After early service policing the Indian border, he served in Burma during the Second World War where he gained experience of jungle warfare during the loss of the colony to the Japanese. He then passed on his experience at the staff college in preparation for the successful Allied campaign to recover Burma. After retiring from the army, he taught, became the principal of a school, and coached school hockey. He produced his two memoirs and in 1994 recorded an oral history for the Imperial War Museum.

==Early life and family==
Hugh Pettigrew was born in 1912. He married Patricia Maynard in Worthing, Sussex, in 1938. They had two sons.

==Army career==
Pettigrew was commissioned second lieutenant in the British Indian Army in 1932. He was attached to the Gordon Highlanders in 1932–33 after which he was company second in command with the 2nd/14th Punjab Regiment in the Khyber Pass, and at Mir Ali and Kohat on India's North-West Frontier from 1933 to 1937. He left Kohat in April 1937 to join the South Waziristan Scouts. He was posted to the first wing at Sararogha. He served in Waziristan until 1938 where he was involved in actions against the Mahsud tribesmen. In his memoirs he observed that troops arriving from Britain had to quickly adapt to conditions on the frontier, and that if a regiment thought it was "too famous to have to learn, to think that the Highlands of Scotland bore any real resemblance to the mountains of Waziristan, that regiment might have trouble.

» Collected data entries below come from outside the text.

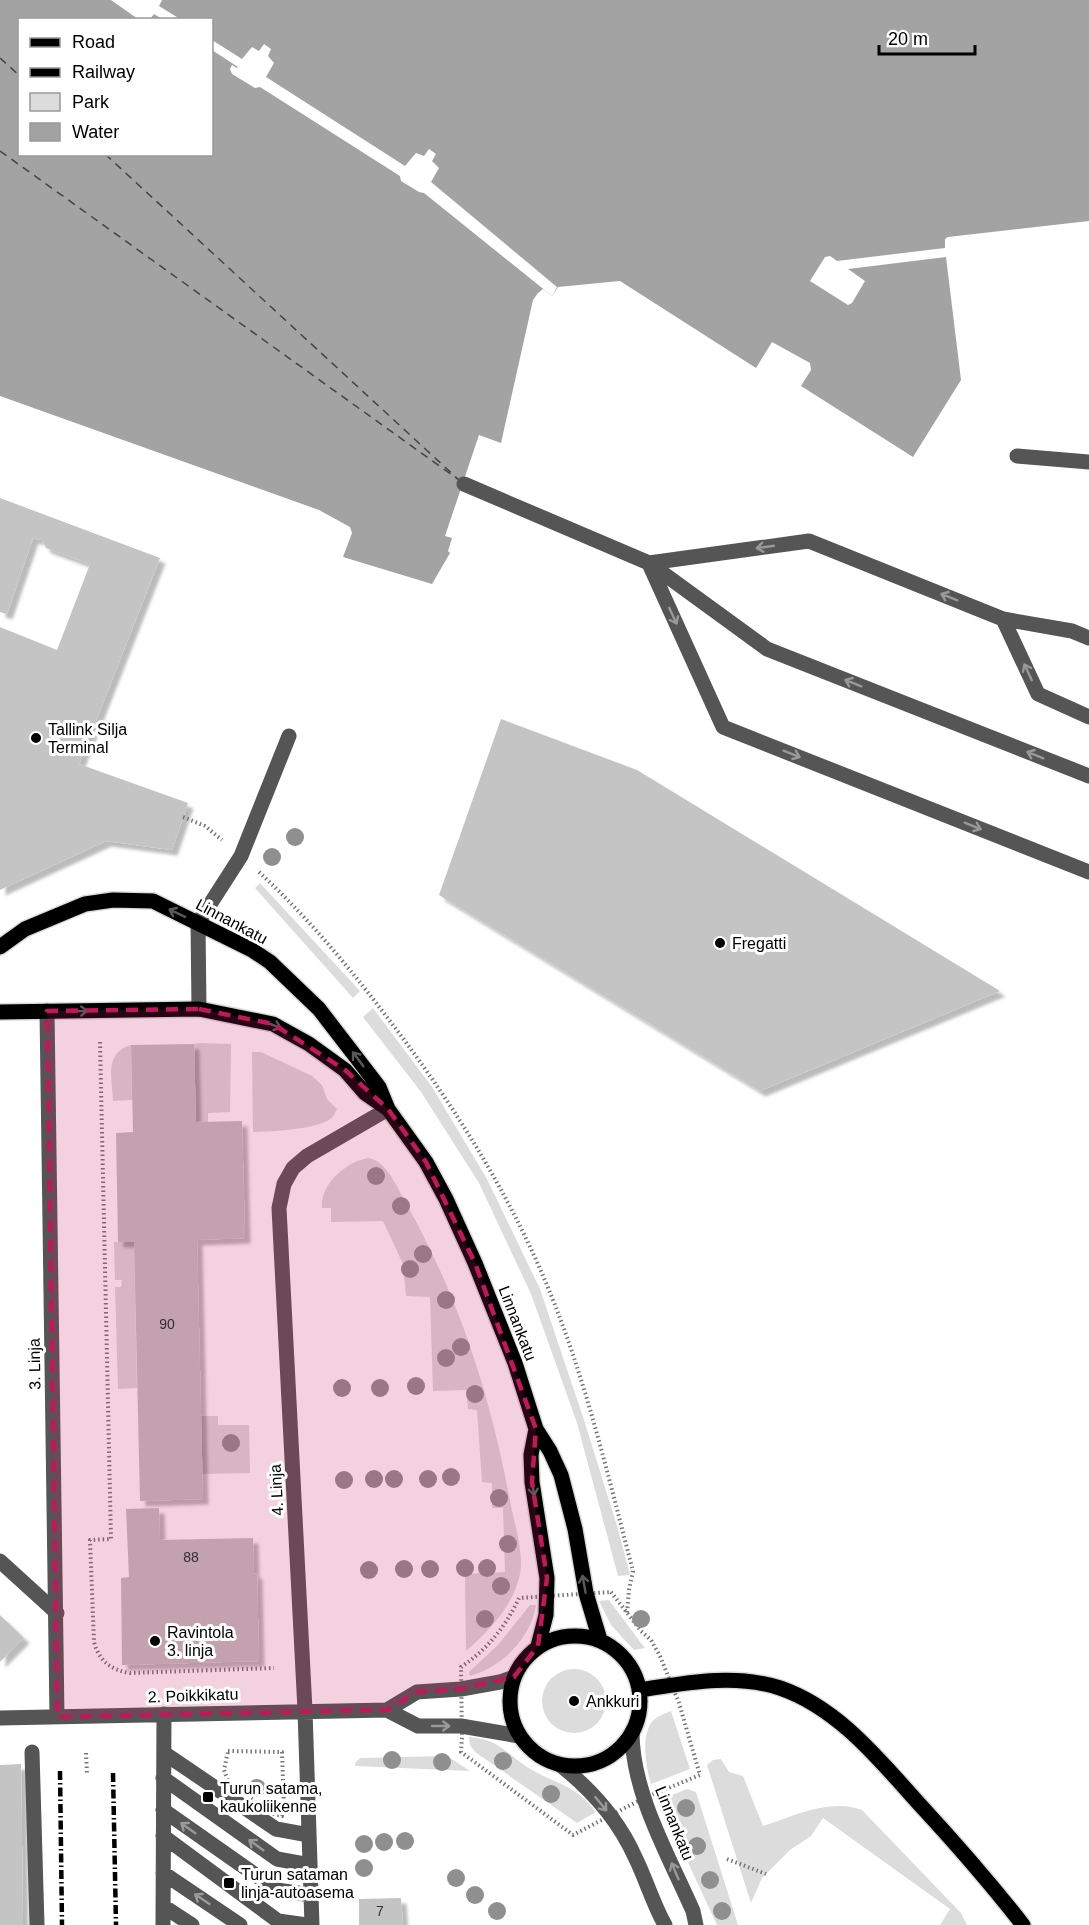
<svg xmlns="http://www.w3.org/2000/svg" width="1089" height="1925" viewBox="0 0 1089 1925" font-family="Helvetica,sans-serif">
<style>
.green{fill:#dcdcdc}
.water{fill:#a3a3a3;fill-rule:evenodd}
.pier{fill:#fff}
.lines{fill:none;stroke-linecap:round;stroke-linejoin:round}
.ferry{stroke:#444;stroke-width:1.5;stroke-dasharray:8 6;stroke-linecap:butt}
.building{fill:#c4c4c4;filter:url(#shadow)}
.major-casing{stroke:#dbdbdb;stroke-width:18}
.path{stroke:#777;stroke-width:4;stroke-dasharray:1.5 3;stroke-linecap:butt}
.minor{stroke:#555;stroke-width:15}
.major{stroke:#000;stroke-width:15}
.rail{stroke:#000;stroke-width:4.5;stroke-dasharray:9 3 1.5 3;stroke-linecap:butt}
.tree{fill:#8f8f8f}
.oneway{stroke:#999}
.oneway2{stroke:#595959}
.marked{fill:#c2185b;fill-opacity:0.2;stroke:#c2185b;stroke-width:4.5;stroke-dasharray:12 8;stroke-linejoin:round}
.poi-dot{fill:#000;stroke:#fff;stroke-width:2}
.labels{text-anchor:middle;stroke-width:6;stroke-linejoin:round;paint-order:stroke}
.number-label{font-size:14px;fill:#313131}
.poi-label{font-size:16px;fill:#000;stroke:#fff;text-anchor:start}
.street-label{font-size:16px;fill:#000;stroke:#fff}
</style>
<defs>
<filter id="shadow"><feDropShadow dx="5.5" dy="5.5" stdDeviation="1.5" flood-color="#0004"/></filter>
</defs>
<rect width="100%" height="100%" fill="#fff"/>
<path class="green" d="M260,883l100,108 -7,7 -98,-110z
M373,1008l59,79 55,92 53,110 44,131 34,109 12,46 -12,1 -41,-153 -46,-129 -52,-111 -58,-91 -58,-75z
M200,1043l31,1 -1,68 -22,1v9h-12l-2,-78z
M131,1045l1,55 -19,1c-1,-23 -9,-48 18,-56z
M252,1052h9l51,24 10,9 5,14 10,10c-2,4 -4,8 -8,11 -14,9 -60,12 -76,12z
M368,1158c19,2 30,32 39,47 54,97 84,193 104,301 4,19 13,49 9,68 -6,31 -31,57 -54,77l-1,-77 40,-2 -2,-64h-11v-25l-10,-1 -5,-72 -9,-1 -2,-19 -33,1 -3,-94 -24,-1 -3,-32 -20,-43 -52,1v-14h-9c-2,-24 24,-46 46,-50z
M114,1242h20l3,146 -19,1 -3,-102h6l1,-7h-7z
M201,1416h17v9h31l1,48 -48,1z
M609,1600l32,43 4,5 -11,2 -23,-25 -12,-24z
M530,1605h6c-5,33 -34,62 -66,71l-1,-4 29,-27z
M542 1701a32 32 0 1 1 64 0a32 32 0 1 1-64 0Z
M671,1711l19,58 -39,15c-5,-17 -10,-45 0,-61 4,-6 13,-9 20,-12z
M469,1737c33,2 39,20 65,34 27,15 41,14 62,41l-19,11 -102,-71 -5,-7z
M447,1756l23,15 -115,-5v-3l5,-5z
M721,1759l8,13 14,4 20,50c31,-10 67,-28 99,-16l99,103 6,12h-27l10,-16 -127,-91 -12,18 -21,14 -28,28 -11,25 -44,-138 6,-5z
M687,1789l9,3 42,133h-21l-58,-125z"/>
<path class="water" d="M0,0h1089v221l-141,16 -3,2v9l-108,13 -7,-5 -5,1 -15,24 38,24 4,-2 13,-22 -17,-12 98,-12 15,123 -48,77 -112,-71 10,-16 -1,-7 -38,-21 -16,26 -136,-87 -62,6 -6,9 -9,-7 -5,4 -5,7 -32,143 -22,-8 -34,101 7,2 -4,13 2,2 -18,31 -89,-27 9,-24 -2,-6 -31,-17 -319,-114zM20,20h192v134h-192z"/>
<path class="pier" d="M111,0h51l-3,6 21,13h-18l-8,-5 -4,5h-12z
M212,40l30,19 10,-12 7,4 5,-7 7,5 -3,7 6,7 -8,14 139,89 11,-13 8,3 5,-7 7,5 -4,7 7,7 -8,14 126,105 -5,9 -128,-103 -5,-1 -18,-11 -1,-5 -140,-89 -5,1 -23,-14 -2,-5 2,-4 5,3 1,-1 -26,-17z"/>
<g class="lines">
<path class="ferry" d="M0,58l20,18
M0,151l459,329
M105,154l354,326"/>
</g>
<path class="building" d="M0,498l160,60 -81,206 109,39 -16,47 -66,-9 -106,49v-263l57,23 33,-86 -44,-16 -6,-11 -1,3 -6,-2 -26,76 -7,-2z
M501,719l136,51 363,221 -240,100 -321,-196z
M194,1044l2,78 46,-1 3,117 -48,2 6,259 -63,2 -6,-259h-16l-2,-109 17,-1 -2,-87z
M159,1508l1,32 93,-2 1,36 3,-1 2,88 -137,4 -1,-87 8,-1 -3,-68z
M0,1615l24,23 -24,24z
M21,1764l2,161h-23v-160z
M401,1898l2,27h-44v-26z"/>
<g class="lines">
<defs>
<path id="major" d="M0,947l25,-18 60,-25 28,-4 40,1 99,49 18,12 49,47 60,78 9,22 38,53 20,37 29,64 40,100 21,66 14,22 11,24 14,54 11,64 14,47
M0,1012l199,-3 74,15 36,20 36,26 20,23 23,16
M536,1429l-5,26 1,27 15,96 -1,37 -8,31
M510 1701a65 65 0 1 1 130 0a65 65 0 1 1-130 0Z
M639,1690c46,-7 95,-17 141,-2 59,20 101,74 142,119 35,38 69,77 101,118"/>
</defs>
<use href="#major" class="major-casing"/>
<path class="path" d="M183,817l22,9 17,14
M259,872c46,43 86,90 124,140 68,88 129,184 170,288 35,88 56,180 80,271l-4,19 -2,23
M100,1042l11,497 -21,1 4,102c5,19 17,28 36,31l144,-5
M611,1592l30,39 10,9 9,16 19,47 21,72 -56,23 -71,37 -112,-83 1,-15 -1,-70c27,-18 45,-41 58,-69z
M228,1751l54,1 2,56 -2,8 -12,-3 -42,-32 -4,-11z
M86,1753l1,20
M727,1859l39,15"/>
<path class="minor" d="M1017,456l72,6
M464,484l185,79 118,86 322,127
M649,563l160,-22 194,78 69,12 17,7
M650,566l73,161 366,145
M1003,619l35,75 51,23
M199,1009l-1,-86 43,-67 48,-120
M47,1011l10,706
M0,1561l57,52
M387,1710l30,-18 44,-3 39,-7 14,-5
M0,1718l387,-8 31,16h43l58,10
M632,1732c0,61 37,124 61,179l3,14
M32,1752l5,173
M164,1753l112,76 33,6
M559,1764c32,25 59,55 76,93 11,22 18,47 30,68
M163,1778l114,81 33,6
M163,1810l114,80 34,5
M163,1836l115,85 29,4
M163,1873l77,52
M163,1906l29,19
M163,1925l1,-211
M312,1925l-7,-215 -26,-502 5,-24 9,-16 14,-12 81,-47"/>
<use href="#major" class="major"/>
<path class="rail" d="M60,1771l2,154
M113,1773l3,152"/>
</g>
<g class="tree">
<circle cx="295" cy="837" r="9"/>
<circle cx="272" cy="857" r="9"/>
<circle cx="376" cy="1176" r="9"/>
<circle cx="401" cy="1206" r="9"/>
<circle cx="423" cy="1254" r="9"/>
<circle cx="410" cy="1269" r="9"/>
<circle cx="446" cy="1300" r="9"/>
<circle cx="461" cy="1347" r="9"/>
<circle cx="446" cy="1358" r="9"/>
<circle cx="416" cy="1386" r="9"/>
<circle cx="342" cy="1388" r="9"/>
<circle cx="380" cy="1388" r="9"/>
<circle cx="475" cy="1394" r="9"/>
<circle cx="231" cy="1443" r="9"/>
<circle cx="451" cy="1477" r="9"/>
<circle cx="374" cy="1479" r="9"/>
<circle cx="394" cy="1479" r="9"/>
<circle cx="428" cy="1479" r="9"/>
<circle cx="344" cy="1480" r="9"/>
<circle cx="499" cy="1498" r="9"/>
<circle cx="508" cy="1544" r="9"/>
<circle cx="465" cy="1568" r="9"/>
<circle cx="487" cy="1568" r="9"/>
<circle cx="404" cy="1569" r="9"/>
<circle cx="430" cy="1569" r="9"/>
<circle cx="369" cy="1570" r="9"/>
<circle cx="501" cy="1586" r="9"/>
<circle cx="485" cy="1619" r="9"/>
<circle cx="641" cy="1619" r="9"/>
<circle cx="392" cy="1760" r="9"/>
<circle cx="503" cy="1761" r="9"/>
<circle cx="442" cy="1762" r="9"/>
<circle cx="257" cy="1788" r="9"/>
<circle cx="551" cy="1794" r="9"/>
<circle cx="686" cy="1808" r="9"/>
<circle cx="405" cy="1841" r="9"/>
<circle cx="384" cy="1842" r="9"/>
<circle cx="364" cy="1844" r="9"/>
<circle cx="697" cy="1846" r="9"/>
<circle cx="364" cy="1868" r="9"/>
<circle cx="456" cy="1878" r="9"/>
<circle cx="710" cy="1880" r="9"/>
<circle cx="475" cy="1895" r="9"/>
<circle cx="497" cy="1911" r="9"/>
<circle cx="722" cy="1911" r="9"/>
</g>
<defs><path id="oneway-shaft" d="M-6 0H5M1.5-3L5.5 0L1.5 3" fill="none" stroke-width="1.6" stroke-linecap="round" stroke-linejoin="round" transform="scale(1.5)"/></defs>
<g class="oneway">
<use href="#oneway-shaft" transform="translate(765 547) rotate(172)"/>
<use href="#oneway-shaft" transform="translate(949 597) rotate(-158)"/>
<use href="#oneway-shaft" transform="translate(673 616) rotate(65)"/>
<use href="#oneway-shaft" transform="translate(1028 672) rotate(-115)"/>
<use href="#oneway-shaft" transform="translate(853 683) rotate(-158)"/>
<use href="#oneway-shaft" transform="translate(792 754) rotate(22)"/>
<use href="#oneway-shaft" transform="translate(1035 755) rotate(-158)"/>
<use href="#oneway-shaft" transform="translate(973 826) rotate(22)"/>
<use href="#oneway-shaft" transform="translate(441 1726)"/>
<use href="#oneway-shaft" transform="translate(601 1804) rotate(51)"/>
<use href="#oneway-shaft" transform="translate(188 1828) rotate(-145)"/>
<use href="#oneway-shaft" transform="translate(256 1845) rotate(-144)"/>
<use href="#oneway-shaft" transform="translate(675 1871) rotate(-113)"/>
<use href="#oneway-shaft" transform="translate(202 1899) rotate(-146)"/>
</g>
<g class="oneway2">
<use href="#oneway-shaft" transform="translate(177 913) rotate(-155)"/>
<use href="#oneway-shaft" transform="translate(79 1011) rotate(-1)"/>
<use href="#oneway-shaft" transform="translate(273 1025) rotate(20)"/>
<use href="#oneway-shaft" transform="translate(358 1059) rotate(-127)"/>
<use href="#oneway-shaft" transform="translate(533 1487) rotate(83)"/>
<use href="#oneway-shaft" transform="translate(584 1584) rotate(-100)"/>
</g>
<path class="marked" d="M199,1009l74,15 72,46 43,39 38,53 49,101 61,166 -4,53 15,96 -9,68 -24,31 -53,12 -44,3 -30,18 -330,7 -10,-706z"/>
<g class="poi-dot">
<circle cx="36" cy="738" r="6"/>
<circle cx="720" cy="943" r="6"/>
<circle cx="155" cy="1641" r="6"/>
<circle cx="574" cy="1701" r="6"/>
<rect x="202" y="1791" width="12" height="12" rx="3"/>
<rect x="223" y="1877" width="12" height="12" rx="3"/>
</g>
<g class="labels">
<g class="number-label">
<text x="167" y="1329">90</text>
<text x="191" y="1562">88</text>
<text x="380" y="1916">7</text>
</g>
<g class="poi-label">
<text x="48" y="735">Tallink Silja<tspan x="48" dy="18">Terminal</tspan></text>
<text x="732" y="949">Fregatti</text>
<text x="167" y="1638">Ravintola<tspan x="167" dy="18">3. linja</tspan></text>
<text x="586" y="1707">Ankkuri</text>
<text x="220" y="1794">Turun satama,<tspan x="220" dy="18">kaukoliikenne</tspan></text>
<text x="241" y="1880">Turun sataman<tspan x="241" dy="18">linja-autoasema</tspan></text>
</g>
<g class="street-label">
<text transform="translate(232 921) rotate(28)" y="6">Linnankatu</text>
<text transform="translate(518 1323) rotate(69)" y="6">Linnankatu</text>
<text transform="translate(34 1364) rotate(-91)" y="6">3. Linja</text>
<text transform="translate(276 1490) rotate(-93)" y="6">4. Linja</text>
<text transform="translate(193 1695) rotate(-2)" y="6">2. Poikkikatu</text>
<text transform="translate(675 1823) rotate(68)" y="6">Linnankatu</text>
</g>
</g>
<rect x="18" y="18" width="195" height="138" fill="#ffffff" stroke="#999999" stroke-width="1.5"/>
<rect x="30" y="38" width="30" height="9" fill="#000000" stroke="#999999" stroke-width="1.5"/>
<text x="72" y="48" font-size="18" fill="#000000">Road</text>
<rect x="30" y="68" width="30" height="9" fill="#000000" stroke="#999999" stroke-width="1.5"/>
<text x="72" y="78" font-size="18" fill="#000000">Railway</text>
<rect x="30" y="93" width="30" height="18" fill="#dcdcdc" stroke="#999999" stroke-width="1.5"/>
<text x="72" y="108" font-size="18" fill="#000000">Park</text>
<rect x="30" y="123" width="30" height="18" fill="#a3a3a3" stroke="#999999" stroke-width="1.5"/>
<text x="72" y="138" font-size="18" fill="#000000">Water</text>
<path d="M879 45v9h96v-9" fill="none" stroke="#000000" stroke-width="3"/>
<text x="888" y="45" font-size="18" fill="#000000" stroke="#ffffff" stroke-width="4.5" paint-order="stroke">20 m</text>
</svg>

And during its year in Waziristan it would be of little use to anyone, and often a liability."

He was an instructor at the officer training school in Belgaum from 1938 to 1940, and then became brigade major of 63 Indian Infantry Brigade (17th Indian Division) at Kohima and Imphal, from February 1942 to July 1943. Following that, he was an instructor with the rank of lieutenant colonel at Quetta until December 1944. He was one of the few there with experience of jungle warfare (based on the retreat from Burma) and had to teach the special techniques of that type of fighting as the focus turned from Western Desert style warfare and the mountain warfare of his early career to the fighting needed to recover Burma.

He was then appointed a staff officer with the 17th Division in Burma in 1945. He was a staff officer in the Directorate of Weapons and Equipment at Delhi until November 1947.

==Later life==
After leaving the army, Pettigrew worked as a teacher and was principal of Highcliff Coaching Establishment in Selsey, West Sussex, near Chichester, which prepared boys for the Common Entrance Examination used by British private schools.

In 1964, he privately published his memoir of his service with the South Waziristan Scouts on India's North-West Frontier, titled Frontier Scouts which was reviewed in The Army Quarterly and Defence Journal and The Royal Air Forces Quarterly. His memoir "It Seemed Very Ordinary": Memoirs of Sixteen Years in the Indian Army 1932–1947 is held as part of his private papers in the Imperial War Museum, London. Both have become much-cited primary sources for the study of the military history of that region. The Museum also holds his oral history, recorded in 1994. Passages from "It Seemed Very Ordinary", covering the advance into Burma, were used as the prologue for part four of Robert Lyman's A War of Empires: Japan, India, Burma & Britain: 1941–45 (2021).

Pettigrew died in Merton, Surrey, on 18 April 2001.

==Works==
- Frontier Scouts. Hugh Pettigrew, Kelsey Press Limited, Selsey, Sussex, 1964.
- "It Seemed Very Ordinary": Memoirs of Sixteen Years in the Indian Army 1932–1947. Pettigrew MSS, 84/29/1, Imperial War Museum.